Sociologist Andrew Cherlin of Johns Hopkins University praises Hetherington’s approach as groundbreaking: “Everybody should be in her debt. She almost originated the rigorous scientific study of the effect of divorce on children. “The debate has swung back and forth between people saying divorce is bad for most any kid, and people saying divorce is not a problem,” Cherlin said. “Her message is that divorce raises the risk of undesirable things happening to your kids, but most kids are going to do OK.”

The first year after a divorce is brutally painful for adults and children alike, Hetherington says.

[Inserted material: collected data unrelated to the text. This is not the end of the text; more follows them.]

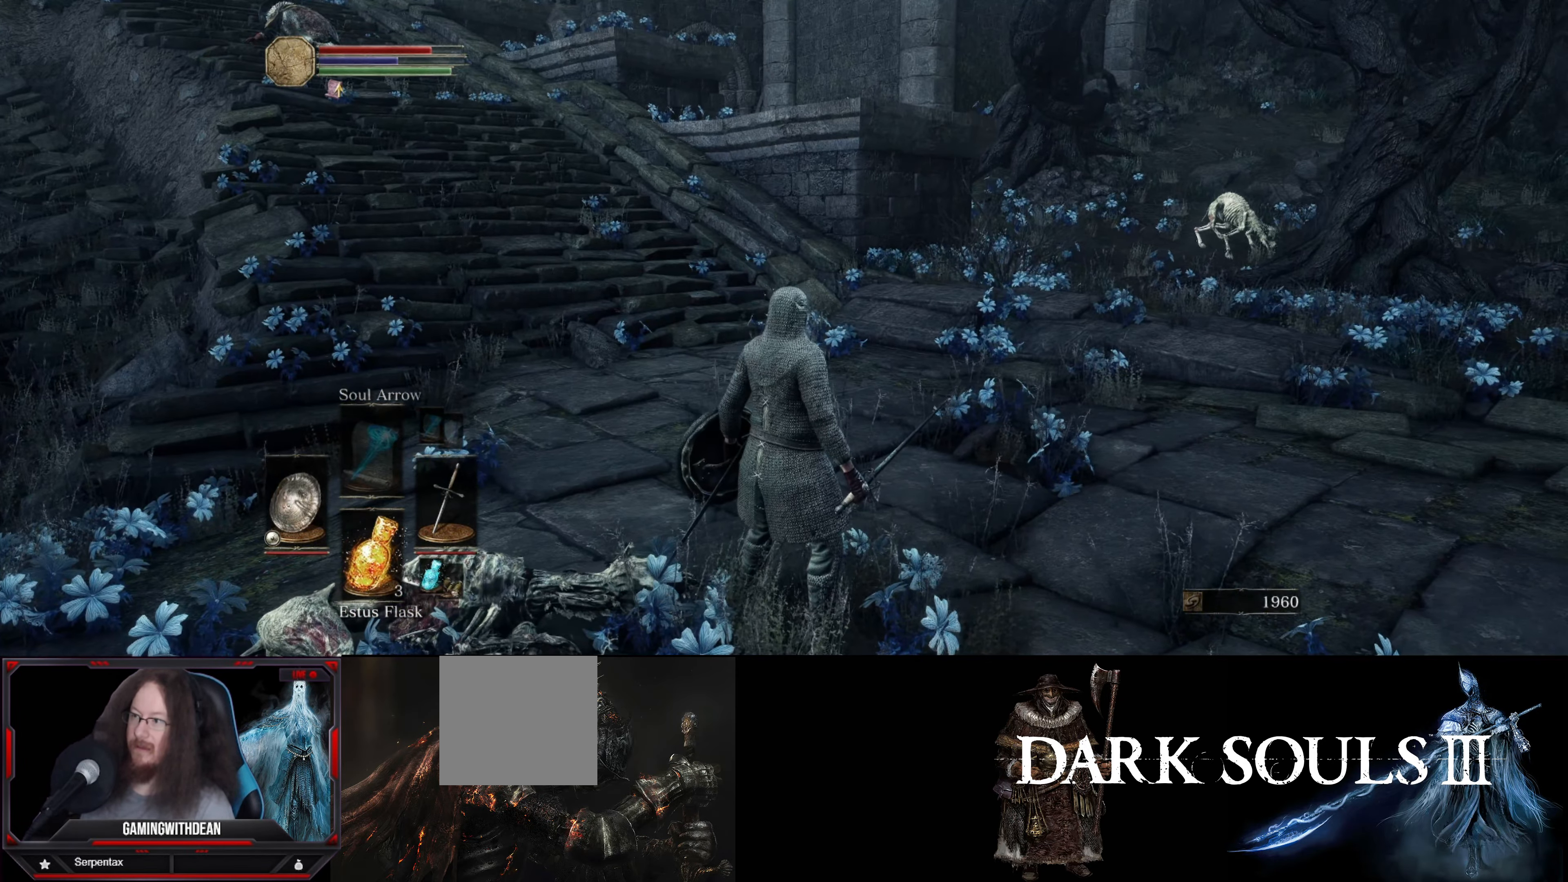
{"buttons": [], "left_stick": "center", "right_stick": "center", "events": [[267, "right_stick", "right"], [483, "right_stick", "center"]]}
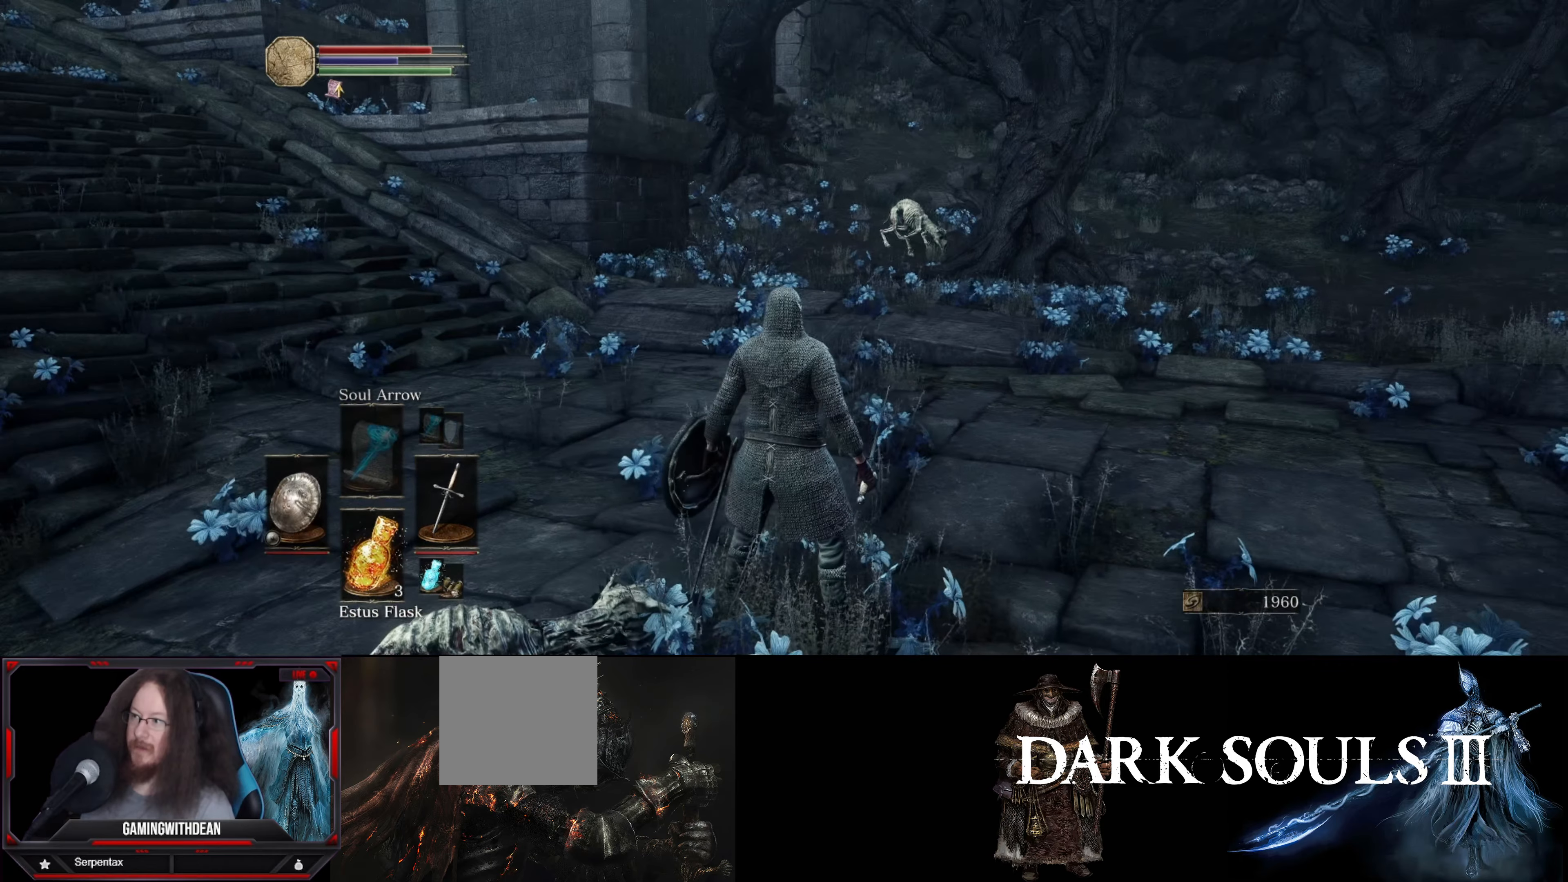
{"buttons": [], "left_stick": "center", "right_stick": "center", "events": [[150, "left_stick", "up"], [233, "left_stick", "center"], [283, "right_stick", "right"], [500, "right_stick", "center"]]}
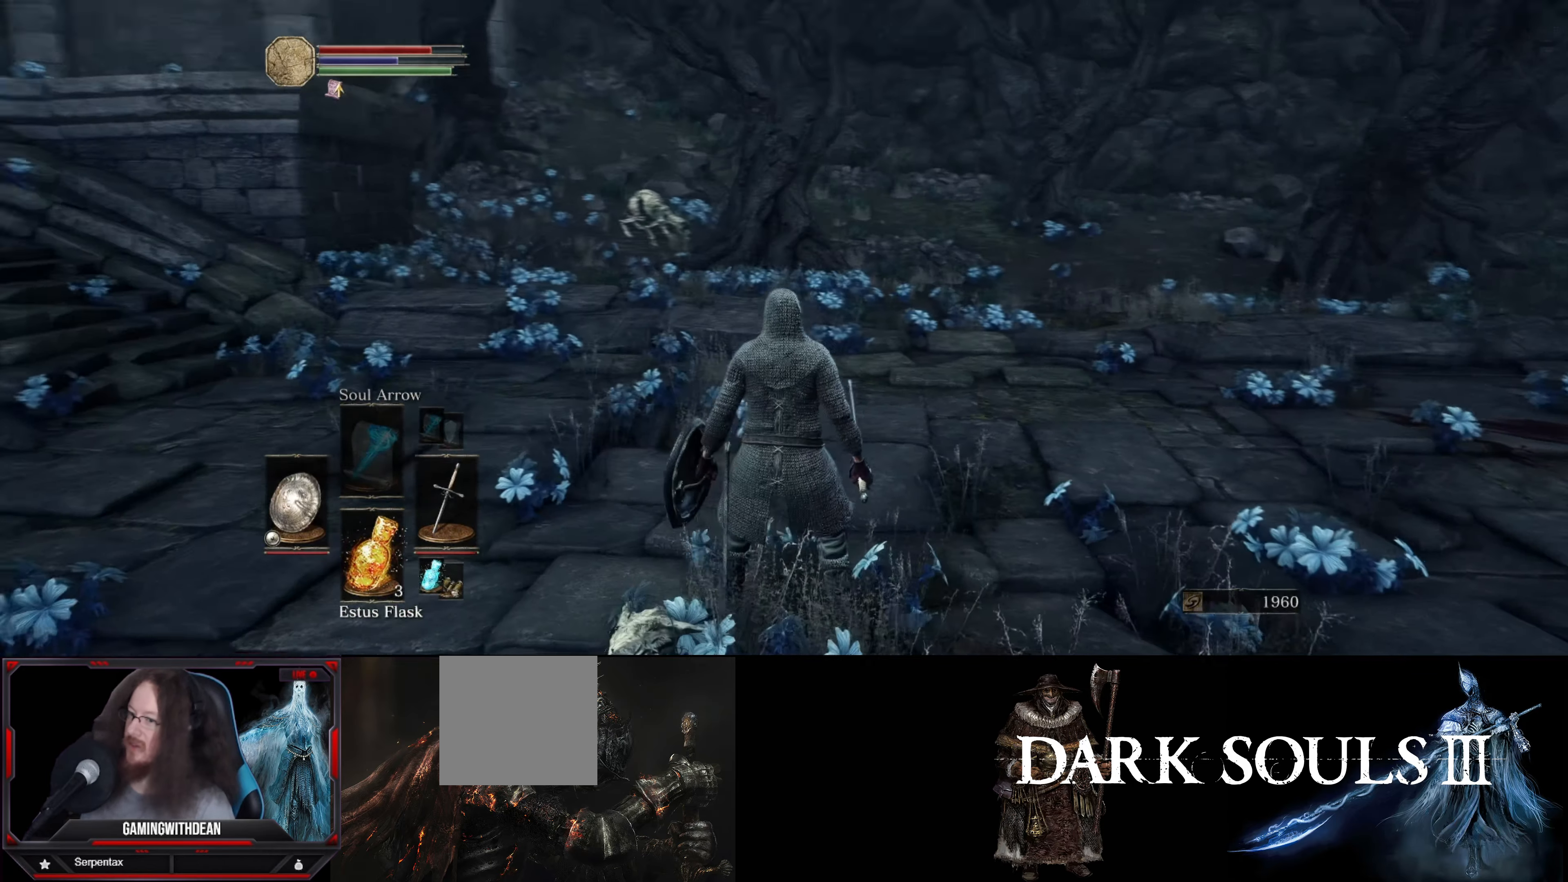
{"buttons": [], "left_stick": "center", "right_stick": "center", "events": []}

Doctor visits double for men and triple for women, although generally women cope better in the long run, and many make changes that ultimately enhance their lives.

The second year after a divorce usually brings improvement and adjustment, but parents should remain vigilant. Some will have their hands more full than others: Boys rebel more against mothers than against fathers. Girls experience greater stress during adolescence. Daughters in divorce or melded stepfamilies more frequently become sexually precocious.

Not until the sixth year after a divorce are most family members emotionally and mentally back on their feet, according to Hetherington. Twenty years later, she lists caveats and silver linings: A significant number of grown children consider divorce an acceptable solution to an unhappy marriage, nearly twice as many as in intact families. The percentage of adult children of divorce with serious psychological problems remains double that of intact families. “That is significant risk, but it still means 75 to 80% are doing all right or very well,” she stresses.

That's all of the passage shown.